Different color and weight jigs and slip bobbers. Bare hooks, weights, rapalas Gulp! Alive.


----------



## goosehunternd (Mar 10, 2006)

walley divers, bottom bouncers and spinners


----------



## blhunter3 (May 5, 2007)

Bottom bouncers and spinners are the cats meow for walleye fishing. Forget about the Lindy rigs.


----------



## Chuck Smith (Feb 22, 2005)

Jigs, lindy rigs, bottom bouncers, and rap's for lures.....Slip bobbers and various types of weights. Also bare hooks. Gulp or power bait twisty tails.

You can fish all different water depths and speeds. You can slow it down with jigs and troll with raps and lindy's.

Use live bait or plastics. This is what I use.


----------



## dblkluk (Oct 3, 2002)

Jigs, Lindy rigs, spinners, and bottom bouncers..would be #1..

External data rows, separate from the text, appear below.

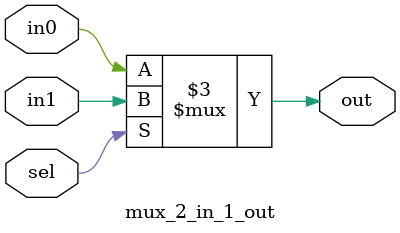
<source format=v>
module mux_2_in_1_out (in0 , in1 , sel , out);
input in0 , in1 , sel;
output reg out;
always@(*)
begin
if(sel)
    begin
        out = in1;
    end
else
    begin
        out = in0;
    end
end    
endmodule
</source>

Then you can add some cranks (shad raps, floating rps etc) and slip bobber stuff.


----------



## jawn (Jan 3, 2007)

how do you fish bottom bouncers? do you cast them out then wait for it to go to the bottom then reel it in slow? and how do you fish lindy rigs? i know this may seem like a bunch of stupid questions but i didnt get into fishing till i lived in alaska and up there all i did was snag salmon all day


----------



## patrick grumley (Mar 9, 2007)

I've always trolled bottom bouncers with spinners/night crawler harness. 1 mph or slower is a must if your going to troll meat.


----------